Wisconsin’s Traffic Violation Point System

How Wisconsin’s licensing demerit point system works, including how too many tickets can lead to license suspension.

Like most states, Wisconsin issues fines and fees for traffic infractions. But Wisconsin also imposes license-related penalties on repeat offenders. The Wisconsin Department of Transportation, Division of Motor Vehicles (DMV), receives notice of all in-state and out-of-state traffic violation convictions. Each conviction is assigned a number of points and too many points will result in license suspension.

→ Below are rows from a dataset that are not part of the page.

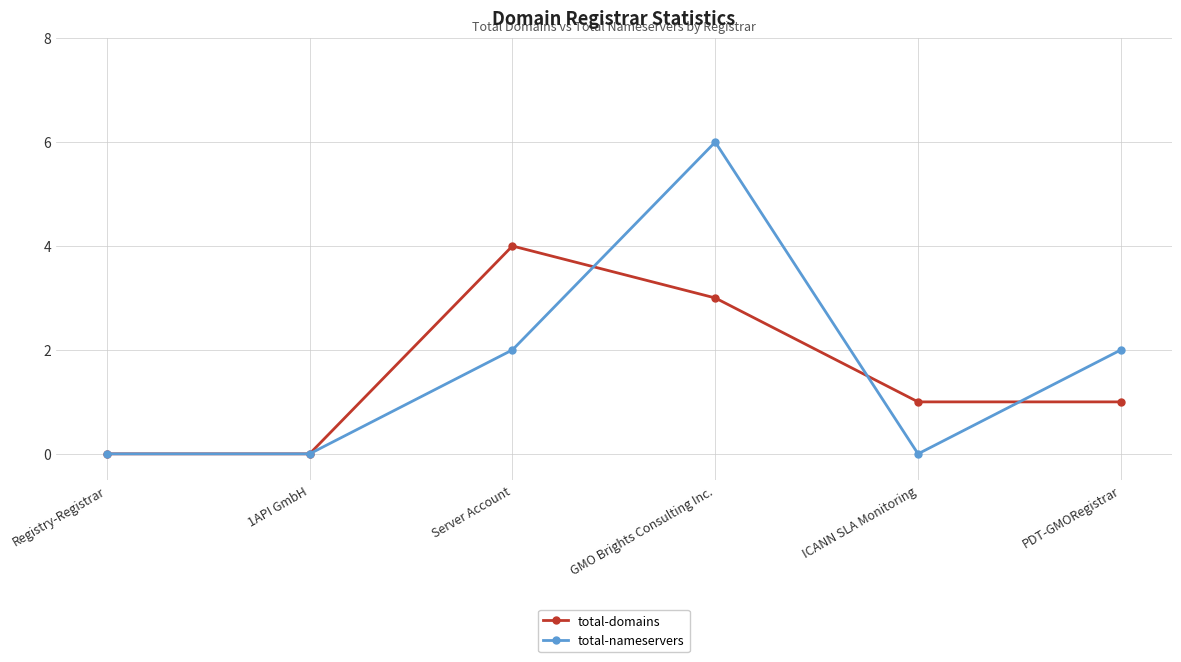

True or false: total-nameservers and total-domains cross at least once.

True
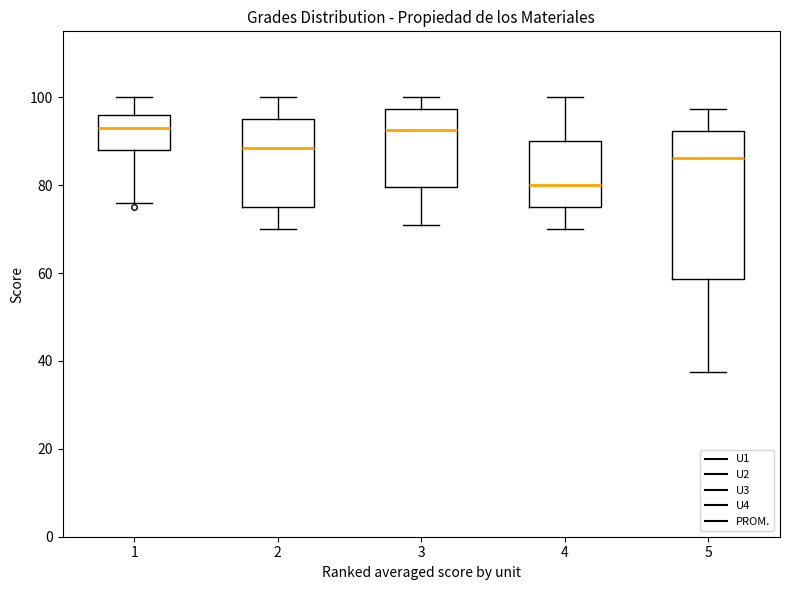

Comparing the boxes themselves (not the whiskers), which one is the tallest?

5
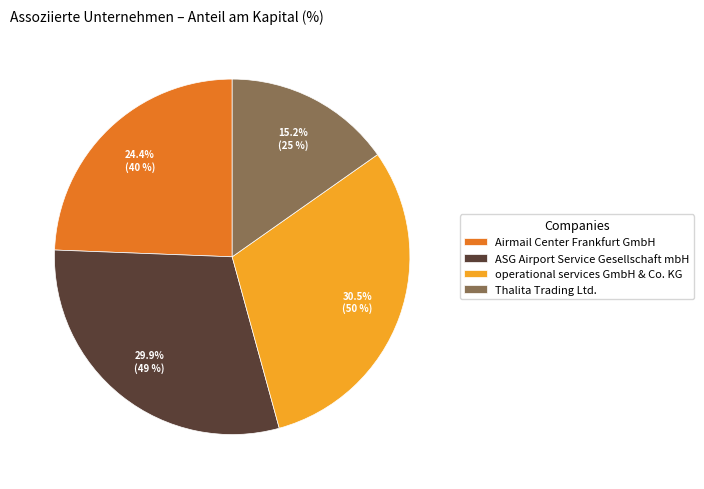

What is the ratio of the value at Thalita Trading Ltd. to the value at operational services GmbH & Co. KG?

0.5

Points Values for Specific Violations

Wisconsin assigns the following point values to moving violations.

Violation

Points Assessed

Speeding 10 miles per hour or less over limit

3

Speeding more than 10 but less than 20 miles per hour over limit

4

Speeding 20 miles per hour or more over limit

6

License not in possession

0

Failure to stop for accident

6

Eluding an officer

6

Operating while intoxicated

6

Racing

6

Reckless driving

6

Failure to stop at railroad crossing

6

Failure to maintain lane

4

Wrong side of highway

4

Speed too fast for conditions

4

Failure to stop for school bus

4

Failure to yield to emergency vehicles

4

Inattentive driving

4

Unnecessary acceleration

4

Graduated license restriction violation

3

Failure to dim lights

3

Failure to signal

3

Failure to obey traffic control device

3

Tailgating

3

Illegal turn

3

Improper brakes

3

Illegal passing

3

Driving while suspended or revoked

3

Obstructing traffic

2

All other moving violations

2

Seatbelt violation

0

Open container

0

Consequences of Acquiring Too Many Demerit Points

After a driver accumulates six points within a year, the DMV can issue a warning letter or a notice for the driver to appear at the local examination station for driver improvement counseling. Generally, this requirement can include some form of driver counseling or reexamination.

A driver with 12 or more points in a year will receive a notice of suspension. The length of suspension will depend on the number of points acquired in the last year.

  • 12 to 16 points. Two-month suspension.
  • 17 to 22 points. Four-month suspension.
  • 23 to 30 points. Six-month suspension.
  • More than 30 points. One-year suspension.

Prior to license reinstatement, the driver must pay a reinstatement fee, provide proof of insurance, and may need to complete driver improvement counseling.

Youth Drivers

Learning permit or probationary license holders are subject to tighter point limits. A youth driver with 12 to 30 points will receive a six-month suspension and receive a one-year suspension for more than 30 points in a year.

The point assessments for a traffic violation are also doubled for youth drivers who have at least one prior point-related traffic conviction. Because of this difference, a probationary driver can be suspended after two speeding tickets (four points, then eight points) without being issued a warning letter.

Avoiding Suspension

Points are only counted for the past year but will remain on a driver’s record for longer. Drivers can remove up to three points from their record by completing an approved defensive driving class. However, this option is available only once every three years. If the course reduces the driver’s point total to less than 12 points, the driver may be able to void a pending suspension.

A suspended driver can apply for an occupational license from the DMV. The license authorizes limited operation to and from work or school but only during certain hours and along certain routes.